━━━━━ Passage provided

The Performance Degradation Problem

When Intel first released the X25-M, Allyn Malventano discovered a nasty corner case where the drive would no longer be able to run at its full potential. You basically had to hammer on the drive with tons of random writes for at least 20 minutes, but eventually the drive would be stuck at a point of no return. Performance would remain low until you secure erased the drive.

Although it shouldn't appear in real world use, the worry was that over time a similar set of conditions could align resulting in the X25-M performing slower than it should. Intel, having had much experience with similar types of problems (e.g. FDIV, Pentium III 1.13GHz), immediately began working on a fix and released the fix a couple of months after launch. The fix was nondestructive although you saw much better performance if you secure erased your drive first.

SandForce has a similar problem and I have you all and bit-tech to thank for pointing it out. In bit-tech's SandForce SSD reviews they test TRIM functionality by filling a drive with actual data (from a 500GB source including a Windows install, pictures, movies, documents, etc...). The drive is then TRIMed, and performance is measured.

If you look at bit-tech's charts you'll notice that after going through this process, the SandForce drives no longer recover their performance after TRIM. They are stuck in a lower performance state making the drives much slower when writing incompressible data.

You can actually duplicate the bit-tech results without going through all of that trouble. All you need to do is write incompressible data to all pages of a SandForce drive (user accessible LBAs + spare area), TRIM the drive and then measure performance. You'll get virtually the same results as bit-tech:

AS-SSD Incompressible Write Speed
  Clean Performance Dirty (All Blocks + Spare Area Filled) After TRIM
SandForce SF-1200 (120GB) 131.7MB/s 70.3MB/s 71MB/s

The question is why.

I spoke with SandForce about the issue late last year. To understand the cause we need to remember how SSDs work. When you go to write to an SSD, the controller must first determine where to write. When a drive is completely empty, this decision is pretty easy to make. When a drive is not completely full to the end user but all NAND pages are occupied (e.g. in a very well used state), the controller must first supply a clean/empty block for you to write to.

When you fill a SF drive with incompressible data, you're filling all user addressable LBAs as well as all of the drive's spare area. When the SF controller gets a request to overwrite one of these LBAs the drive has to first clean a block and then write to it. It's the block recycling path that causes the aforementioned problem.

In the SF-1200 SandForce can only clean/recycle blocks at a rate of around 80MB/s. Typically this isn't an issue because you won't be in a situation where you're writing to a completely full drive (all user LBAs + spare area occupied with incompressible data). However if you do create an environment where all blocks have data in them (which can happen over time) and then attempt to write incompressible data, the SF-1200 will be limited by its block recycling path.

So why doesn't TRIMing the entire drive restore performance?

Remember what TRIM does. The TRIM command simply tells the controller what LBAs are no longer needed by the OS. It doesn't physically remove data from the SSD, it just tells the controller that it can remove the aforementioned data at its own convenience and in accordance with its own algorithms.

━━━━━━━━━━

Tasks to complete -
1. According to the passage on SSD performance degradation, at roughly what rate can the SF-1200 clean or recycle blocks?
2. Continue the passage on SandForce SSD performance degradation, starting after its last sentence.

━━━━━ Record set

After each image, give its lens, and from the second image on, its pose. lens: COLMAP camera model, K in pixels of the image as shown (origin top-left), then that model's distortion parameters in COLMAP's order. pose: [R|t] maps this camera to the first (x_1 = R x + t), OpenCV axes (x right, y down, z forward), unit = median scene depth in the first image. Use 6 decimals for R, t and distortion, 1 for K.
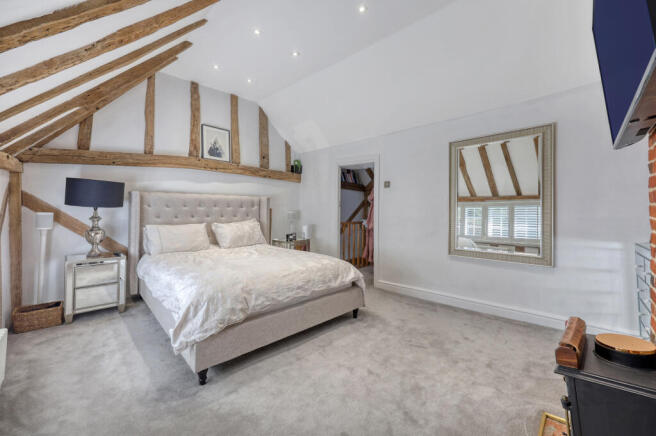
lens RADIAL K [[276.7, 0, 327.7], [0, 276.7, 206.1], [0, 0, 1]] dist [-0.000134, -0.000002]
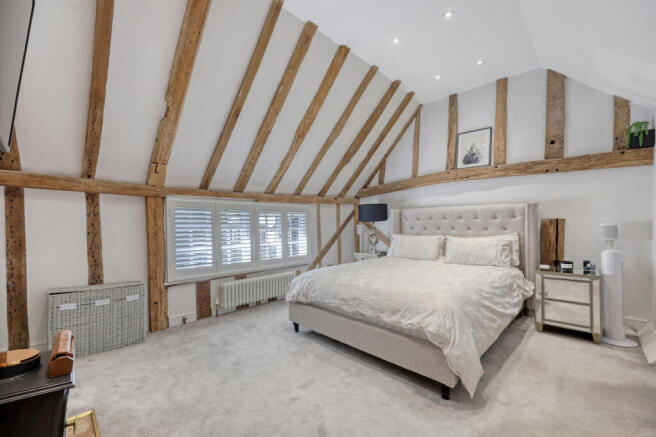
lens RADIAL K [[267.5, 0, 322.5], [0, 267.5, 224.9], [0, 0, 1]] dist [0.000404, -0.000054]
pose [[-0.016140, 0.004499, -0.999860, 0.499002], [0.025280, 0.999672, 0.004090, 0.007307], [0.999550, -0.025211, -0.016248, 0.536847]]
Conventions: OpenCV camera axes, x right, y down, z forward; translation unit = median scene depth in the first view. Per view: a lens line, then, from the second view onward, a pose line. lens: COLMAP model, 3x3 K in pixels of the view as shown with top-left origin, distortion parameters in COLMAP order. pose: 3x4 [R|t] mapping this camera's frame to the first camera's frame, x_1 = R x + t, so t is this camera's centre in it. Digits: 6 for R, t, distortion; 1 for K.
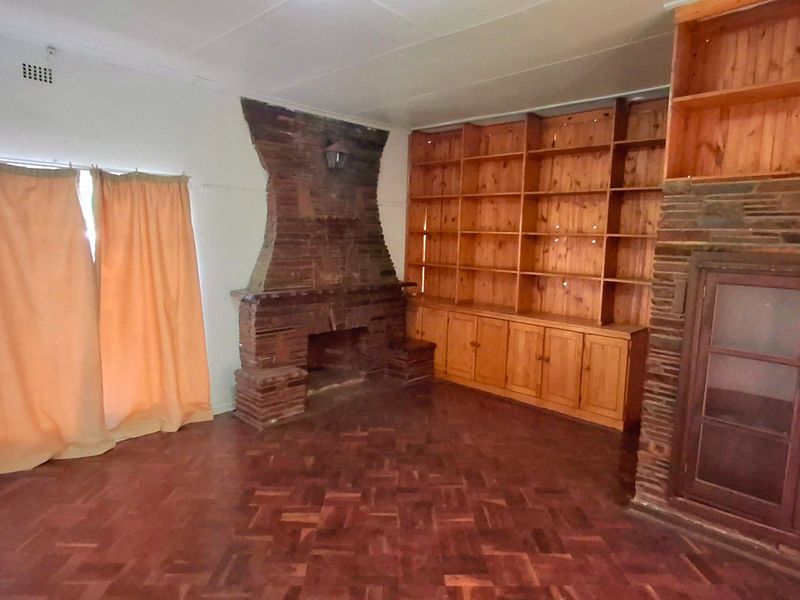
lens RADIAL K [[489.4, 0, 398.4], [0, 489.4, 294.4], [0, 0, 1]] dist [-0.003877, -0.000348]
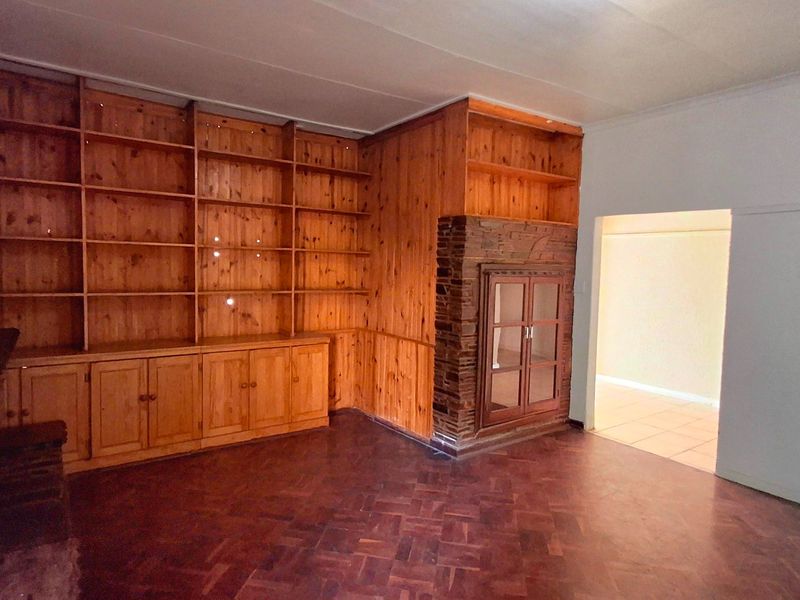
lens RADIAL K [[489.4, 0, 398.4], [0, 489.4, 294.4], [0, 0, 1]] dist [-0.003877, -0.000348]
pose [[0.185353, -0.083856, 0.979088, -0.508379], [0.098411, 0.992927, 0.066411, -0.066041], [-0.977732, 0.084044, 0.192294, 0.528860]]
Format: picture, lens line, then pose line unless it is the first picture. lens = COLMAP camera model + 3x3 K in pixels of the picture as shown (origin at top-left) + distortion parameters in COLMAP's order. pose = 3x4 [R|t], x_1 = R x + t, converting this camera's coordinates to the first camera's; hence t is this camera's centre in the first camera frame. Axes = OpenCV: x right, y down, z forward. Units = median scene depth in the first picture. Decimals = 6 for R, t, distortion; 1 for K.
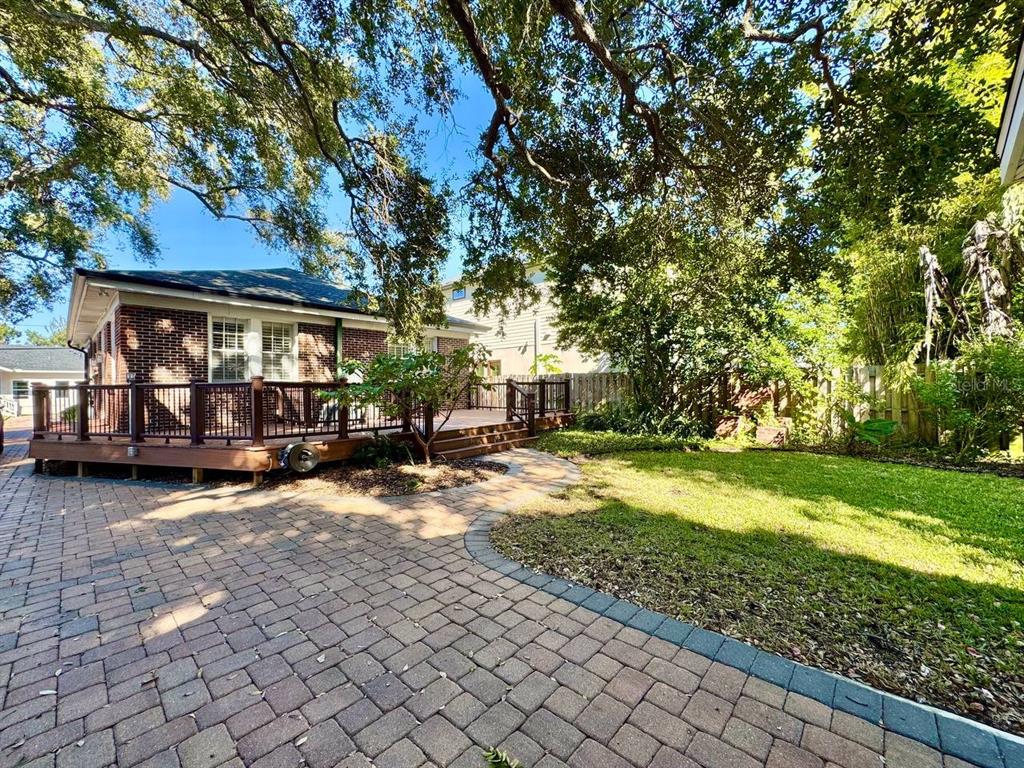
lens RADIAL K [[410.0, 0, 512.0], [0, 410.0, 384.0], [0, 0, 1]] dist [-0.001612, -0.000068]
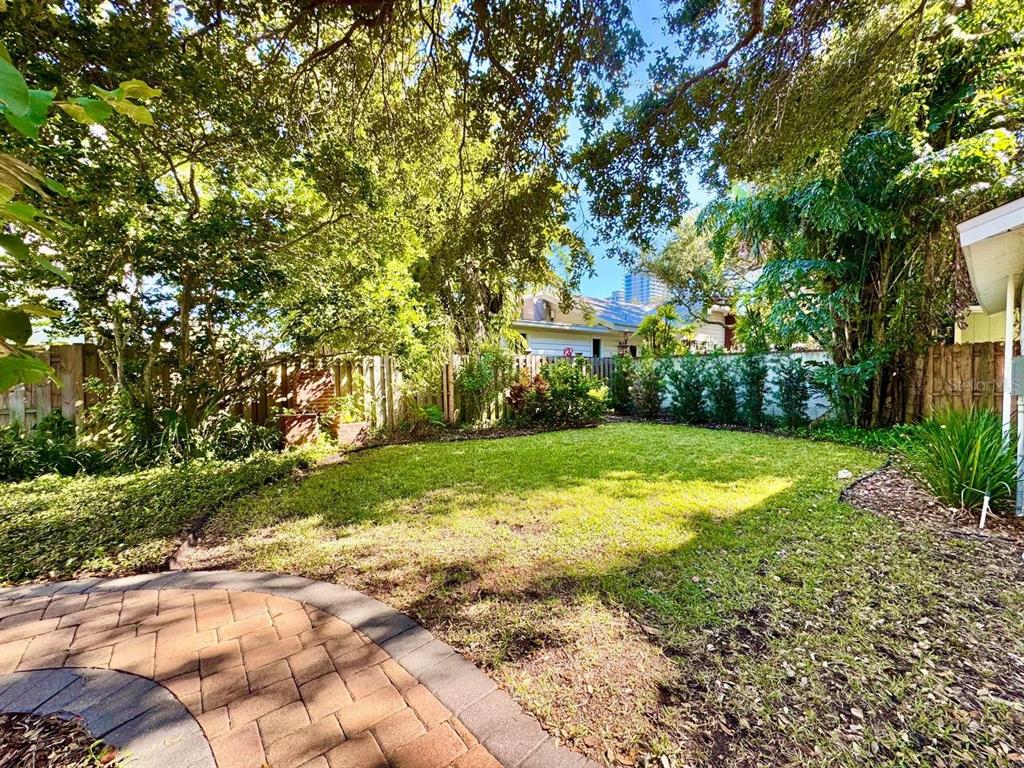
lens RADIAL K [[410.0, 0, 512.0], [0, 410.0, 384.0], [0, 0, 1]] dist [-0.001612, -0.000068]
pose [[0.144872, -0.019118, 0.989266, -0.317833], [0.003509, 0.999817, 0.018808, 0.020466], [-0.989444, 0.000746, 0.144913, 1.135939]]
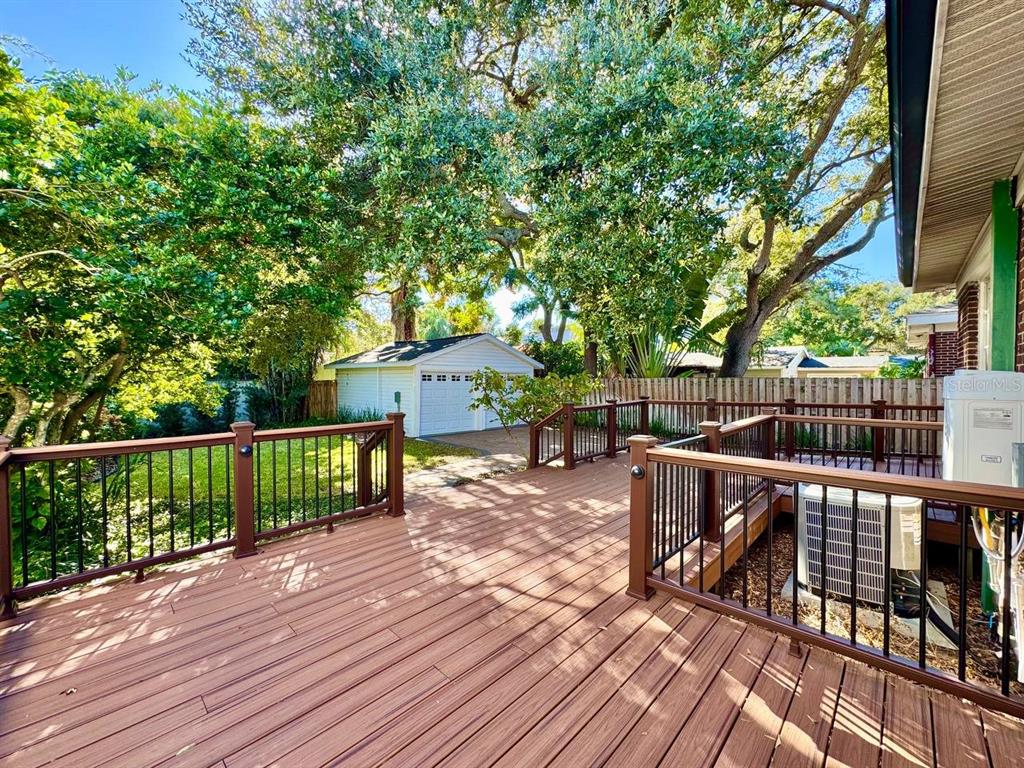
lens RADIAL K [[410.0, 0, 512.0], [0, 410.0, 384.0], [0, 0, 1]] dist [-0.001612, -0.000068]
pose [[-0.999494, 0.008171, 0.030747, -0.291494], [0.008456, 0.999922, 0.009152, -0.099962], [-0.030670, 0.009407, -0.999485, 3.421372]]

━━━━━━━━━━

Answers to each task -
1. Around 80MB/s.

2.
The best drives clean dirty blocks as late as possible without impacting performance. Aggressive garbage collection only increases write amplification and wear on the NAND, which we've already established SandForce doesn't really do. Pair a conservative garbage collection/block recycling algorithm with you attempting to write an already full drive with tons of incompressible data and you'll back yourself into a corner where the SF-1200 continues to be bottlenecked by the block recycling path. The only way to restore performance at this point is to secure erase the drive.

This is a real world performance issue on SF-1200 drives. Over time you'll find that when you go to copy a highly compressed file (e.g. H264 video) that your performance will drop to around 80MB/s. However, the rest of your performance will remain as high as always. This issue only impacts data that can't be further compressed/deduped by the SF controller. While SandForce has attempted to alleviate it in the SF-1200, I haven't seen any real improvements with the latest firmware updates. If you're using your SSD primarily to copy and store highly compressed files, you'll want to consider another drive.

Luckily for SandForce, the SF-2500 controller alleviates the problem. Here I'm running the same test as above. Filling all blocks of the Vertex 3 Pro with incompressible data and then measuring sequential write speed. There's a performance drop, but it's no where near as significant as what we saw with the SF-1200:

AS-SSD Incompressible Write Speed
  Clean Performance Dirty (All Blocks + Spare Area Filled) After TRIM
SandForce SF-1200 (120GB) 131.7 MB/s 70.3 MB/s 71 MB/s
SandForce SF-2500 (200GB) 229.5 MB/s 230.0 MB/s 198.2 MB/s

It looks like SandForce has increased the speed of its block recycling engine among other things, resulting in a much more respectable worst case scenario of ~200MB/s.

Verifying the Fix

I was concerned that perhaps SandForce simply optimized for the manner in which AS-SSD and Iometer write incompressible data. In order to verify the results I took a 6.6GB 720p H.264 movie and copied it from an Intel X25-M G2 SSD to one of two SF drives. The first was a SF-1200 based Corsair Force F120, and the second was an OCZ Vertex 3 Pro (SF-2500).

I measured both clean performance as well as performance after I'd filled all blocks on the drive. The results are below:

6.6GB 720p H.264 File Copy (X25-M G2 Source to Destination)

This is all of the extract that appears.